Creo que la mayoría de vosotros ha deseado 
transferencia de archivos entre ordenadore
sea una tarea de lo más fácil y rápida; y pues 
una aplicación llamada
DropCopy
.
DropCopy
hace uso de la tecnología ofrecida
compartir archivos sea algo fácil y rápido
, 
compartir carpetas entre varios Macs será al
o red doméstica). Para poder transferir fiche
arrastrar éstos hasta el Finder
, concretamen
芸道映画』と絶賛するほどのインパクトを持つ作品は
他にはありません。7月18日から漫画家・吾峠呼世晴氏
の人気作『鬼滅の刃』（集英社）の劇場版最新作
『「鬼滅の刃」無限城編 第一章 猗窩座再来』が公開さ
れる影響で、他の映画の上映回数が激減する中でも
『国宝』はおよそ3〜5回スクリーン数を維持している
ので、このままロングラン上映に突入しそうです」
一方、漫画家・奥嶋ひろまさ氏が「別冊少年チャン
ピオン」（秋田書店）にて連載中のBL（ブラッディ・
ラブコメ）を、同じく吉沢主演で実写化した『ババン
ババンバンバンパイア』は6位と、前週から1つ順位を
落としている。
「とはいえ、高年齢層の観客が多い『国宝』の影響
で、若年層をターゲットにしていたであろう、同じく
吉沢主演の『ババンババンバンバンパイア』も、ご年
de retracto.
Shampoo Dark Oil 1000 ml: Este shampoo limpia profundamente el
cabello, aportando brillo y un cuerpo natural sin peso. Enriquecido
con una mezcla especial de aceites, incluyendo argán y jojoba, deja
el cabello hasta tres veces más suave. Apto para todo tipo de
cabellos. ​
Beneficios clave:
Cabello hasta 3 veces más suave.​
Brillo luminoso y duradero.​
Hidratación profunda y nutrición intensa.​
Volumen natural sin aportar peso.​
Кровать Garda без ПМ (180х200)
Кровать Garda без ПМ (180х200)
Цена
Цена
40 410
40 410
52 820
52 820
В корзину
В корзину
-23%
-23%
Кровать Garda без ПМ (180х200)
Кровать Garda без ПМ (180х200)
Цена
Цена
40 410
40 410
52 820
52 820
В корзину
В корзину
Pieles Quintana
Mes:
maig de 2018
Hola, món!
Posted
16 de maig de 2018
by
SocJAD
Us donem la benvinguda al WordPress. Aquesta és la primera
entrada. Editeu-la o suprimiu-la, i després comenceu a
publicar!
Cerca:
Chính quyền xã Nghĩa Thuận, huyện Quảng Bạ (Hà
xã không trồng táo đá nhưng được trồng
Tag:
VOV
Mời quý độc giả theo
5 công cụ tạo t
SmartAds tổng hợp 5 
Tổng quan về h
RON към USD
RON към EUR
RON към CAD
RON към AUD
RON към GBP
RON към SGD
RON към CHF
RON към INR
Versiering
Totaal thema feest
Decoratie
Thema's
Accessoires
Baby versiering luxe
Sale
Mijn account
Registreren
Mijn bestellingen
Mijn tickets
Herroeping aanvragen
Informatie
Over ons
■ ■ ■ ■ ■ ■ ■
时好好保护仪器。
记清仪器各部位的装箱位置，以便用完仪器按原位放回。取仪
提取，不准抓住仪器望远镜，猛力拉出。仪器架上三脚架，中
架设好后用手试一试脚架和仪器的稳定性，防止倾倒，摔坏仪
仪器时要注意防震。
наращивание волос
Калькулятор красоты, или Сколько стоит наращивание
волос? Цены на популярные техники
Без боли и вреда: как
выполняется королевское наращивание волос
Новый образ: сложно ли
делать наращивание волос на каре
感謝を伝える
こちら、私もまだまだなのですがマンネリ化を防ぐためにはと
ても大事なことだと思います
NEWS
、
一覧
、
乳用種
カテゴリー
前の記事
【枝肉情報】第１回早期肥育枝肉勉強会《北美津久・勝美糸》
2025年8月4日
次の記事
■ ■ ■ ■ ■ ■ ■
Aim of the task:
Reproduce exactly the stretch of the material above that starts at the line with "吉沢主演の『ババンババンバンバンパイア』も、ご年" and ends at the line with "Chính quyền xã", both included, and nothing else.

Solution:
吉沢主演の『ババンババンバンバンパイア』も、ご年
de retracto.
Shampoo Dark Oil 1000 ml: Este shampoo limpia profundamente el
cabello, aportando brillo y un cuerpo natural sin peso. Enriquecido
con una mezcla especial de aceites, incluyendo argán y jojoba, deja
el cabello hasta tres veces más suave. Apto para todo tipo de
cabellos. ​
Beneficios clave:
Cabello hasta 3 veces más suave.​
Brillo luminoso y duradero.​
Hidratación profunda y nutrición intensa.​
Volumen natural sin aportar peso.​
Кровать Garda без ПМ (180х200)
Кровать Garda без ПМ (180х200)
Цена
Цена
40 410
40 410
52 820
52 820
В корзину
В корзину
-23%
-23%
Кровать Garda без ПМ (180х200)
Кровать Garda без ПМ (180х200)
Цена
Цена
40 410
40 410
52 820
52 820
В корзину
В корзину
Pieles Quintana
Mes:
maig de 2018
Hola, món!
Posted
16 de maig de 2018
by
SocJAD
Us donem la benvinguda al WordPress. Aquesta és la primera
entrada. Editeu-la o suprimiu-la, i després comenceu a
publicar!
Cerca:
Chính quyền xã Nghĩa Thuận, huyện Quảng Bạ (Hà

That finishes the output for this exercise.